From 02:05 to 02:35 UTC on Nov 4, 2016, the DUO1 deployment experienced increased database contention that resulted in an increase in authentication latency. This latency reached levels that caused authentication failure for some customer applications protected by the Duo service.
As part of our rolling release process, Duo consistently makes new features and other general service improvements available to customers. Many of these enhancements come along with the need to alter database content or configuration. Duo’s engineering team has designed and implemented processes allowing these types of changes to be made in a gradual and automated fashion without any corresponding impact to end users or service availability. These processes are tested and exercised regularly as Duo releases code on a biweekly basis.
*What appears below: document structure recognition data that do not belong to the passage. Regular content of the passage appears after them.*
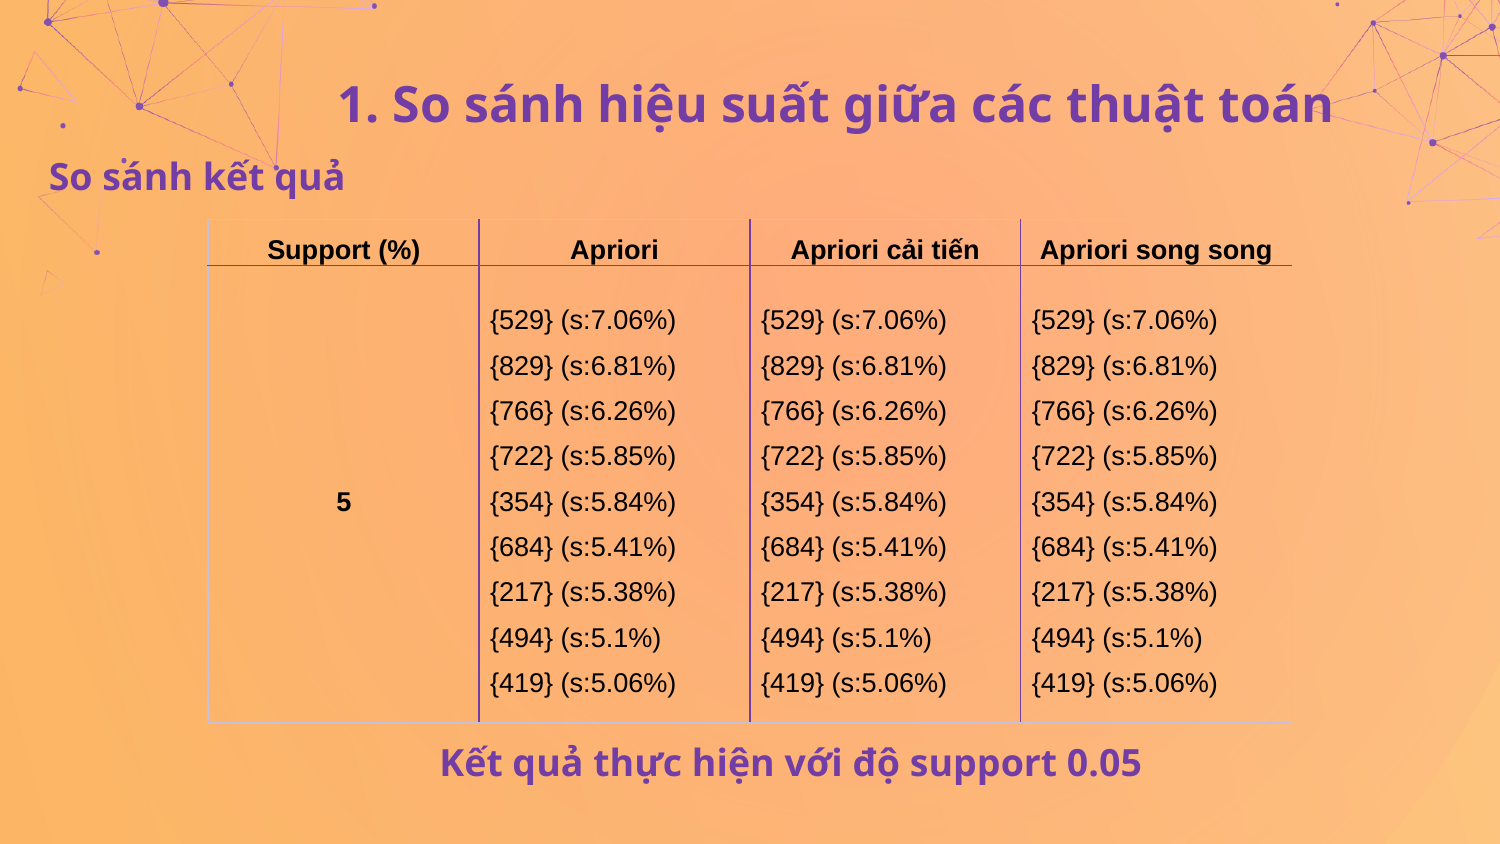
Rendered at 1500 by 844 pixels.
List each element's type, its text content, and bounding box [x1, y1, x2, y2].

table_cell {529} (s:7.06%) {829} (s:6.81%) {766} (s:6.26%) {722} (s:5.85%) {354} (s:5.84%) {684} (s:5.41%) {217} (s:5.38%) {494} (s:5.1%) {419} (s:5.06%) [480, 266, 749, 722]
table_cell 5 [209, 266, 478, 722]
table_header Apriori song song [1021, 220, 1291, 265]
title So sánh kết quả [33, 142, 1367, 214]
picture [0, 0, 1500, 844]
table_header Support (%) [209, 220, 478, 265]
table_cell {529} (s:7.06%) {829} (s:6.81%) {766} (s:6.26%) {722} (s:5.85%) {354} (s:5.84%) {684} (s:5.41%) {217} (s:5.38%) {494} (s:5.1%) {419} (s:5.06%) [751, 266, 1020, 722]
text_box Kết quả thực hiện với độ support 0.05 [322, 729, 1260, 800]
title 1. So sánh hiệu suất giữa các thuật toán [322, 57, 1415, 214]
table_cell {529} (s:7.06%) {829} (s:6.81%) {766} (s:6.26%) {722} (s:5.85%) {354} (s:5.84%) {684} (s:5.41%) {217} (s:5.38%) {494} (s:5.1%) {419} (s:5.06%) [1021, 266, 1291, 722]
table_header Apriori [480, 220, 749, 265]
table_header Apriori cải tiến [751, 220, 1020, 265]
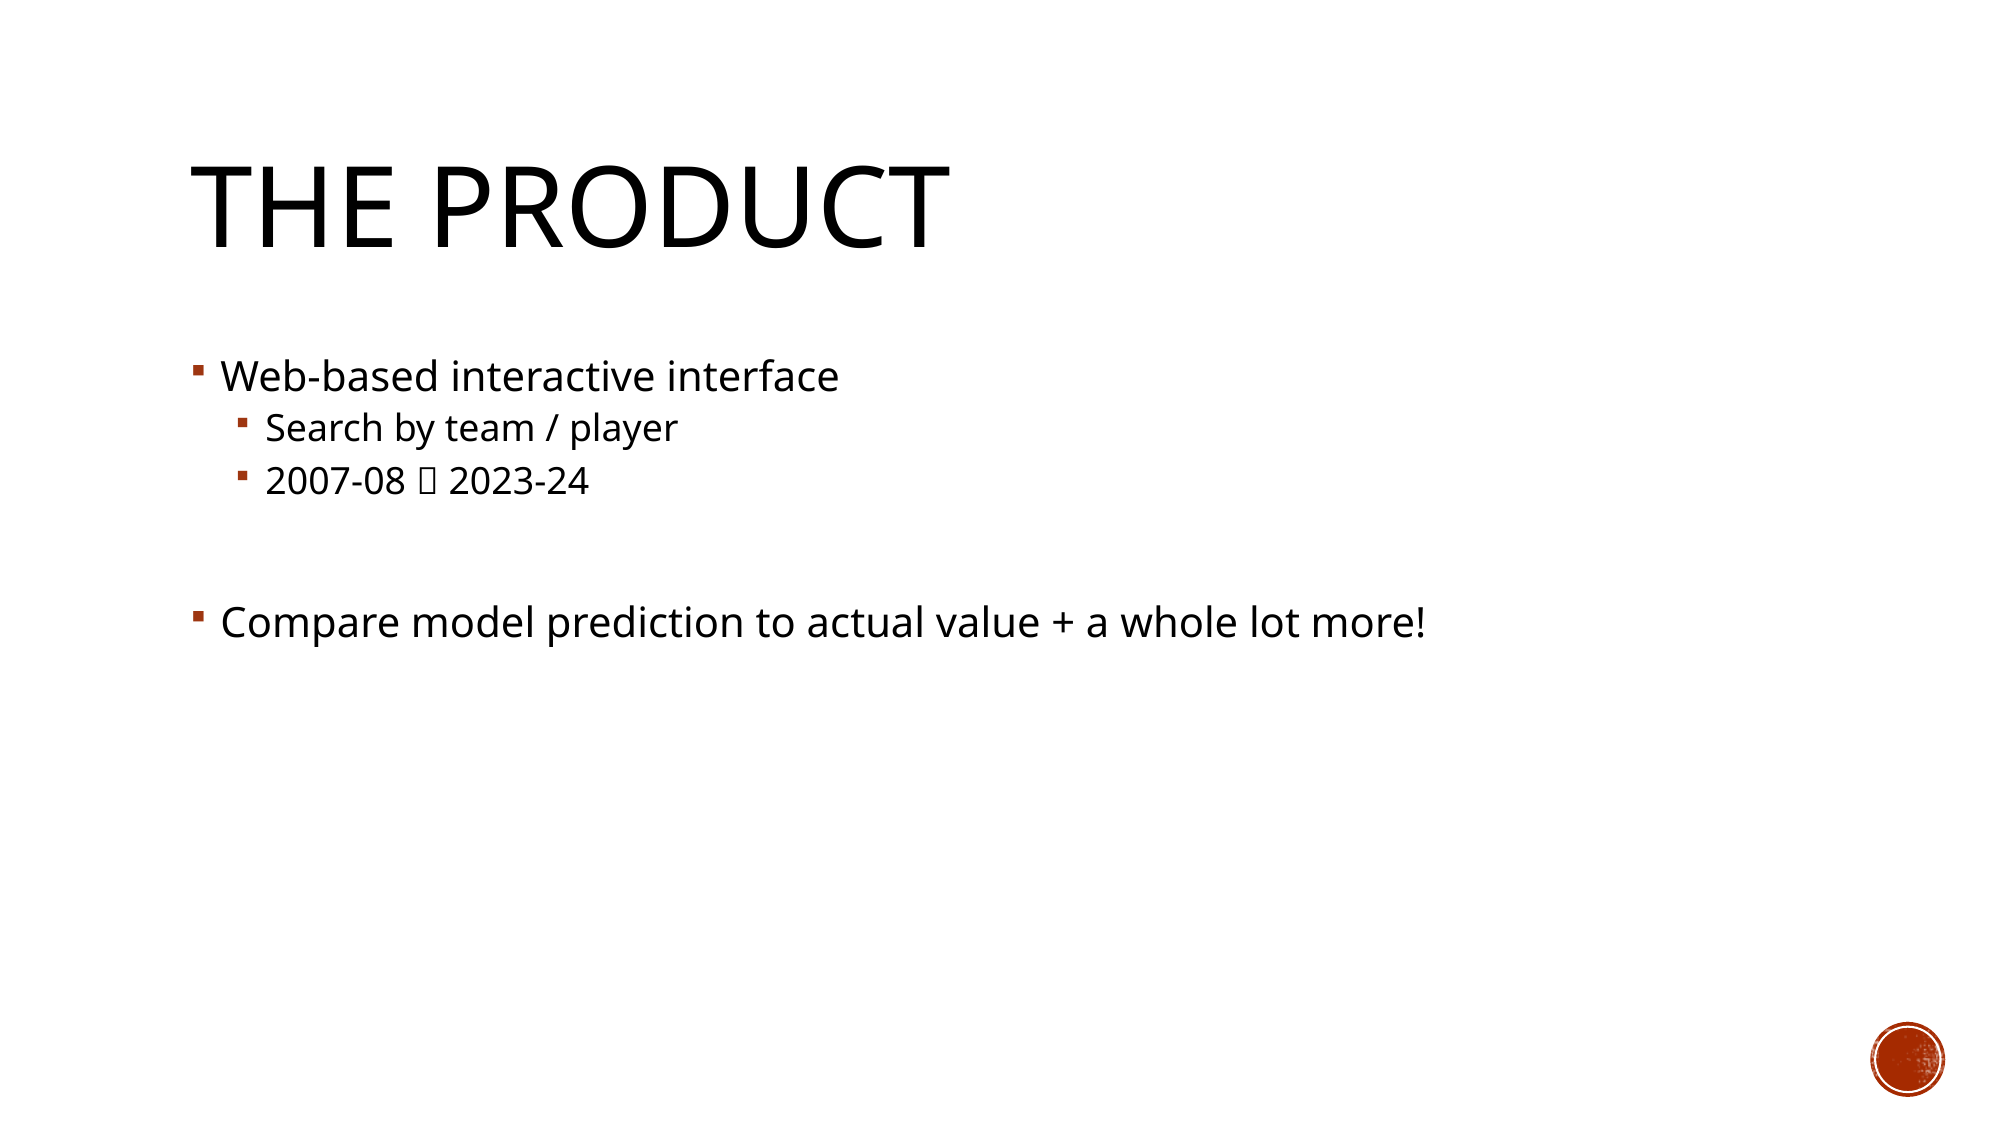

A defect in code responsible for a specific database change resulted in a higher than anticipated number of concurrent database transactions which exhausted available disk I/O (throughput) on the DUO1 primary database. These transactions were automatically replicated to additional standby database servers which led to redundant resources being similarly exhausted and therefore unable to function properly in a failover scenario.
Duo’s monitoring systems detected an increase in database latency at 01:49 UTC and alerted relevant engineering staff members. Immediate action was taken to halt the generation of additional database transactions and to add additional capacity. Upon completing these actions, service was restored at 2:35 UTC at which time end user authentications began succeeding.
As a result of this incident, Duo’s Engineering team has already implemented finer grained monitoring and additional controls to allow for detection of issues such as these prior to them causing customer facing impact. Data collected during and after the incident will be used to influence future capacity related decisions to ensure that appropriate headroom is available to prevent resource exhaustion of any type.